Try the corrected code and see if you still need clarification.

#include <stdio.h>
#include <stdlib.h>
#include <string.h>

typedef struct foo {
char name[30];
int age;
}Foo;

typedef struct bar {
char * name;
int age;
}Bar;

typedef struct baz {
char name[30];
int *age;
}Baz;

int main(void)
{
Foo f1,f2;
Bar b1,b2;
Baz c1,c2;

strcpy(f1.name,"JACK");
f1.age=10;
f2=f1;
printf("F2 Members, Name %s , Age %d\n", f2.name, f2.age);
printf("F1 Pointer %p , F2 Pointer %p\n", (void*)&f1, (void*)&f2);
b1.name = malloc(sizeof(char)*10);
strcpy(b1.name,"LACK");
b1.age=20;
b2=b1; /*Assignment??*/
printf("B2 Members, Name %s , Age %d\n", b2.name, b2.age);
printf("B1 Pointer %p , B2 Pointer %p\n", (void*)&b1, (void*)&b2);
/* This will print the same address out. */
printf("B1 Name Pointer %p , B2 Name Pointer %p\n",
(void*)b1.name, (void*)b2.name);
c1.age = malloc(sizeof(int));
strcpy(c1.name,"MACK");
*(c1.age)=30;
c2=c1; /*Assignment??*/
printf("C2 Members, Name %s , Age %d\n", c2.name, *c2.age);
printf("C1 Pointer %p , C2 Pointer %p\n", (void*)&c1, (void*)&c2);
printf("C1 Name Pointer %p , C2 Name Pointer %p\n",
(void*) c1.name ,(void*)c2.name);
printf("C1 Age Pointer %p , C2 Age Pointer %p\n", (void*)c1.age ,
(void*)c2.age );
return 0;
}

 

[Irrwahn Grausewitz]

This may work but is not right.

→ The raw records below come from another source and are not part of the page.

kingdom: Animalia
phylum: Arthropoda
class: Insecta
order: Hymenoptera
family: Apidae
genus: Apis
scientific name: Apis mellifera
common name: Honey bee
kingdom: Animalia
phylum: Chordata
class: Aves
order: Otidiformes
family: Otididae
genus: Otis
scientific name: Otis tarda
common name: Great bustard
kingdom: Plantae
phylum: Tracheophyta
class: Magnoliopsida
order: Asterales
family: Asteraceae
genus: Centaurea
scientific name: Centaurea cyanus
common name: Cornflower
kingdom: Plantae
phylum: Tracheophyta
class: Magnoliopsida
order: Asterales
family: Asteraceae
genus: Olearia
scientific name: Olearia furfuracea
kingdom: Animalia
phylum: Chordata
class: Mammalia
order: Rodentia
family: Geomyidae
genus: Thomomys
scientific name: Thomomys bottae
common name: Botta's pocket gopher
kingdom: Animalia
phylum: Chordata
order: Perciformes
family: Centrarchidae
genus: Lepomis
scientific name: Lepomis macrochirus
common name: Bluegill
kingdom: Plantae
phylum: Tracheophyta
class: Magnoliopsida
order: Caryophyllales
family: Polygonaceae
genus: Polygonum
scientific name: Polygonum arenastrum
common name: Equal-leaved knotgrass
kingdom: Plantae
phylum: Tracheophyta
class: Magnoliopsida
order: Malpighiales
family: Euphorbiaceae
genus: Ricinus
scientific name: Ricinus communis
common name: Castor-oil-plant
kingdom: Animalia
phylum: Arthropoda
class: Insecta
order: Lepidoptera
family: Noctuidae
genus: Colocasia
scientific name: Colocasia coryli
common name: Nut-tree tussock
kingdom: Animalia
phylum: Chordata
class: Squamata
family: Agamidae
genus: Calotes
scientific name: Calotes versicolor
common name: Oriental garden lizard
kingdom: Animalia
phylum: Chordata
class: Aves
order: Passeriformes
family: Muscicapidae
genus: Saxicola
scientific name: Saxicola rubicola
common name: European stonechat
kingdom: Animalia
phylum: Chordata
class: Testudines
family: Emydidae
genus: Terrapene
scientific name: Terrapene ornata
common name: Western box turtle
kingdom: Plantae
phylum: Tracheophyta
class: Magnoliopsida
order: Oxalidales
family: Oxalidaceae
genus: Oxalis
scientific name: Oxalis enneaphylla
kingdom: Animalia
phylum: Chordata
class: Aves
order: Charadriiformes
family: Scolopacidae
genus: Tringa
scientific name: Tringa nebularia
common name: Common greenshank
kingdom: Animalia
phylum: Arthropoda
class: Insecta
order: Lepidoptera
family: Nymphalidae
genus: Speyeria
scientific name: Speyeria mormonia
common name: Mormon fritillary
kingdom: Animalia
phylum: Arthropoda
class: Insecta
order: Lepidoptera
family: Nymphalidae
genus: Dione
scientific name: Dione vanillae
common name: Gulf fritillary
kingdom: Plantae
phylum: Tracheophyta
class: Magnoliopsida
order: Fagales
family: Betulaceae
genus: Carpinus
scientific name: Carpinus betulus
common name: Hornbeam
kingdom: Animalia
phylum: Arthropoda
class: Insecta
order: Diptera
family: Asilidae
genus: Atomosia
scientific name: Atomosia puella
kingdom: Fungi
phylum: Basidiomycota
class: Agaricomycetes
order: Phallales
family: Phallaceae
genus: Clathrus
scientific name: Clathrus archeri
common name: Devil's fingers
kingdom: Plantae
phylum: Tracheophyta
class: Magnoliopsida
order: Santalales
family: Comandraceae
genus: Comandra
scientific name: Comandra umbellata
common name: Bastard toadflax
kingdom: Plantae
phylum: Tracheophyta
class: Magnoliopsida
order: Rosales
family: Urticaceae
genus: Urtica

Try:

printf("\n F1 Pointer %p , F2 Pointer %p ", &f1, &f2);

The printf %p conversion specification requires a void pointer argument;
so make it:

printf("\n F1 Pointer %p , F2 Pointer %p ", (void *)&f1, (void *)&f2);

And again....

printf("\n B1 Pointer %p , B2 Pointer %p ", &b1, &b2);

.... and again ...

printf("\n B1 Pointer %p , B2 Pointer %p ", (void *)&b1, (void *)&b2);

You'll need to dereference c2.age to get its value:

printf("\n C2 Members, Name %s , Age %d ", c2.name, *c2.age);


I hate to be repetitive.. but...

printf("\n C1 Pointer %p , C2 Pointer %p ", &c1, &c2);

.... me too, but ...

printf("\n C1 Pointer %p , C2 Pointer %p ", (void *)&c1, (void *)&c2);

<SNIP>
Note that the only useful application for printing out pointer values I
know of is for debugging purposes.

Regards

Irrwahn